President Donald Trump announced on Saturday that he will pardon legendary baseball player Pete Rose in the "next few weeks."
"Major League Baseball didn't have the courage or decency to put the late, great, Pete Rose, also known as 'Charlie Hustle,' into the Baseball Hall of fame. Now he is dead, will never experience the thrill of being selected, even though he was a FAR BETTER PLAYER than most of those who made it, and can only be named posthumously. WHAT A SHAME!" Trump wrote on his Truth Social platform.
"Anyway, over the next few weeks I will be signing a complete PARDON of Pete Rose, who shouldn't have been gambling on baseball, but only bet on HIS TEAM WINNING. He never betted against himself, or the other team. He had the most hits, by far, in baseball history, and won more games than anyone in sports history. Baseball, which is dying all over the place, should get off its fat, lazy a**, and elect Pete Rose, even though far too late, into the Baseball Hall of Fame!"
Rose, who died last year at the age of 83, was banned from MLB and the Hall of Fame for sports betting. Trump did not specifically mention Rose's tax case in which Rose pleaded guilty in 1990 to two counts of filing false tax returns and served a five-month prison sentence.
MLB and Rose agreed to a permanent ban in 1989 after an investigation determined he had bet on games involving the Cincinnati Reds from 1985-87 while playing for and managing the team. The Hall of Fame board of directors in 1991 adopted a rule preventing people on the permanently ineligible list from appearing on the hall ballot.
In his 2004 book "My Prison Without Bars," Rose wrote: "I knew that I broke the letter of the law. But I didn't think that I broke the 'spirit' of the law, which was designed to prevent corruption. During the times I gambled as a manager, I never took an unfair advantage. I never bet more or less based on injuries or inside information.

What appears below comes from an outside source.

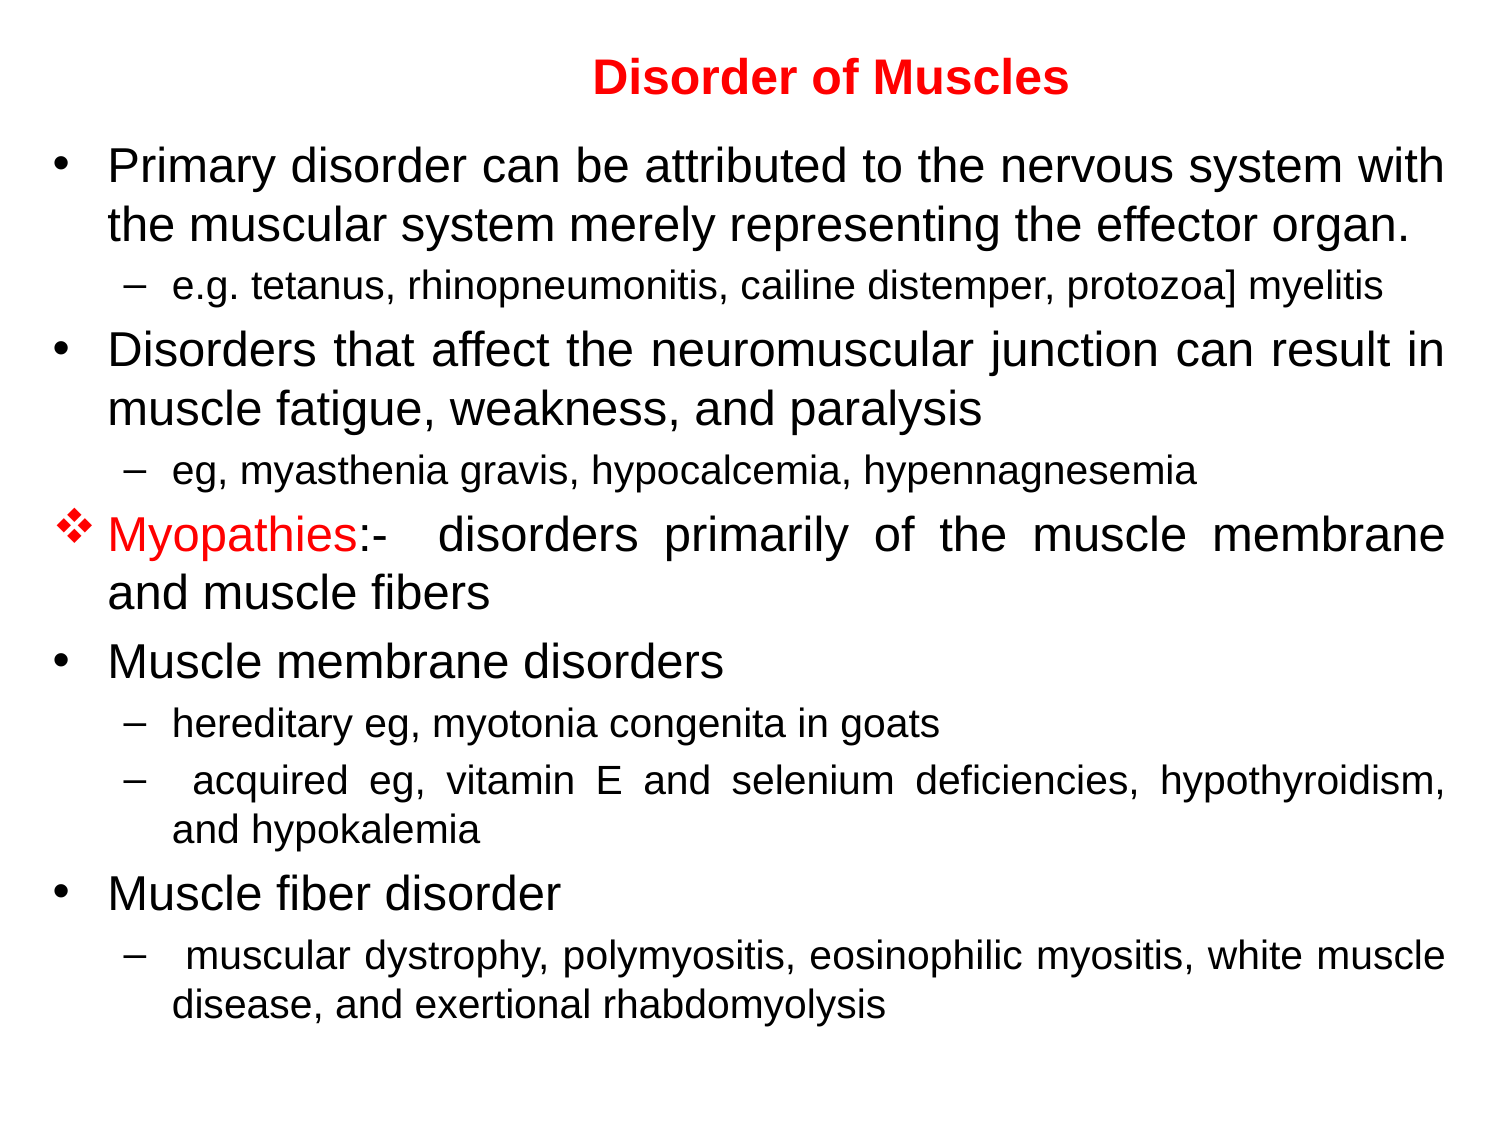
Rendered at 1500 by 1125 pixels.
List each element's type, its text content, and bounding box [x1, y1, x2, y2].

text_box Disorder of Muscles [577, 37, 1086, 113]
list Primary disorder can be attributed to the nervous system with the muscular system merely representing the effector organ. e.g. tetanus, rhinopneumonitis, cailine distemper, protozoa] myelitis Disorders that affect the neuromuscular junction can result in muscle fatigue, weakness, and paralysis eg, myasthenia gravis, hypocalcemia, hypennagnesemia Myopathies:- disorders primarily of the muscle membrane and muscle fibers Muscle membrane disorders hereditary eg, myotonia congenita in goats acquired eg, vitamin E and selenium deficiencies, hypothyroidism, and hypokalemia Muscle fiber disorder muscular dystrophy, polymyositis, eosinophilic myositis, white muscle disease, and exertional rhabdomyolysis [37, 37, 1463, 1075]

"I never allowed my wagers to influence my baseball decisions. So in my mind, I wasn't corrupt. Granted, it was a thin distinction but it was one that I believed at the time."

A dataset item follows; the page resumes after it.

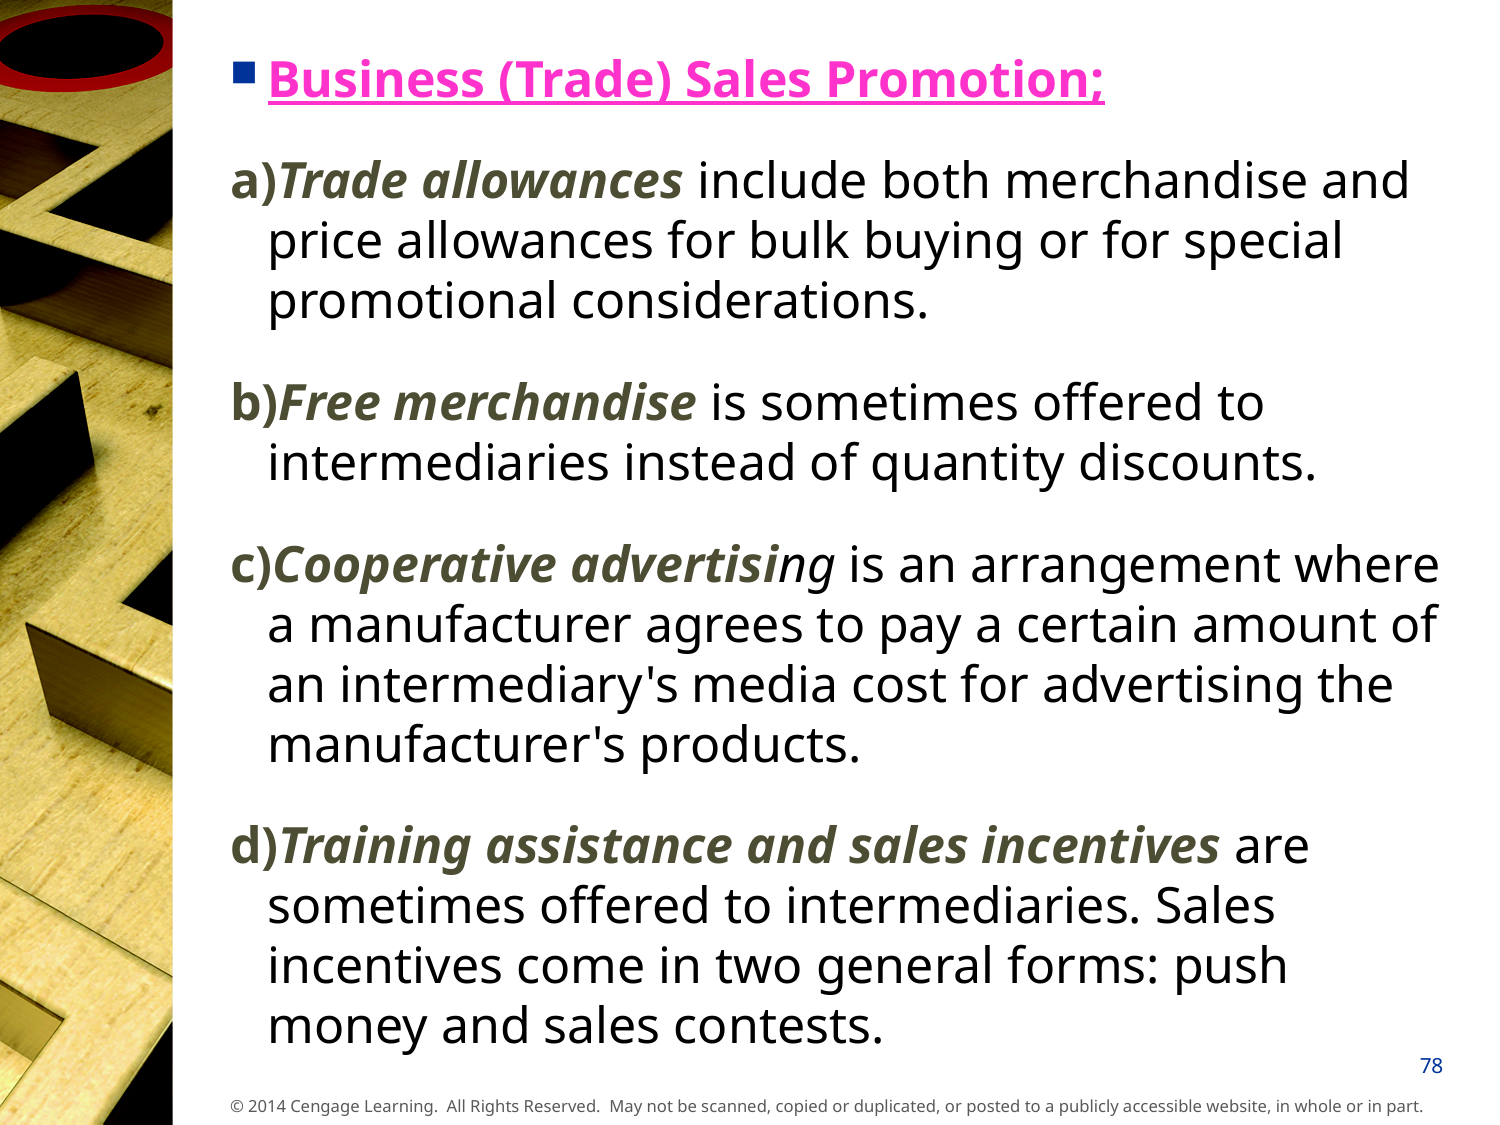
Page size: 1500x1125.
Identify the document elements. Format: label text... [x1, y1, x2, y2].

slide_number 78 [1386, 1037, 1478, 1097]
list Business (Trade) Sales Promotion; a)Trade allowances include both merchandise and price allowances for bulk buying or for special promotional considerations. b)Free merchandise is sometimes offered to intermediaries instead of quantity discounts. c)Cooperative advertising is an arrangement where a manufacturer agrees to pay a certain amount of an intermediary's media cost for advertising the manufacturer's products. d)Training assistance and sales incentives are sometimes offered to intermediaries. Sales incentives come in two general forms: push money and sales contests. [215, 39, 1478, 981]
picture [0, 0, 173, 1125]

In 2015, Commissioner Rob Manfred Jr. rejected Rose's bid for reinstatement, thereby keeping him out of the Major League Hall of Fame.
In a statement to ESPN, John Dowd, who investigated Rose for MLB in 1989, said that MLB is "not in the pardon business nor does it control admission to the HOF." Dowd also served as Trump's lawyer briefly in 2018 during the now-debunked Russian-collusion investigation.
Rose, who spent most of his 1963-1986 career with the Cincinnati Reds, won the World Series three times and leads Major League Baseball's all-time charts in hits, games played, at-bats, singles, and outs.
Information from The Associated Press was used in this report.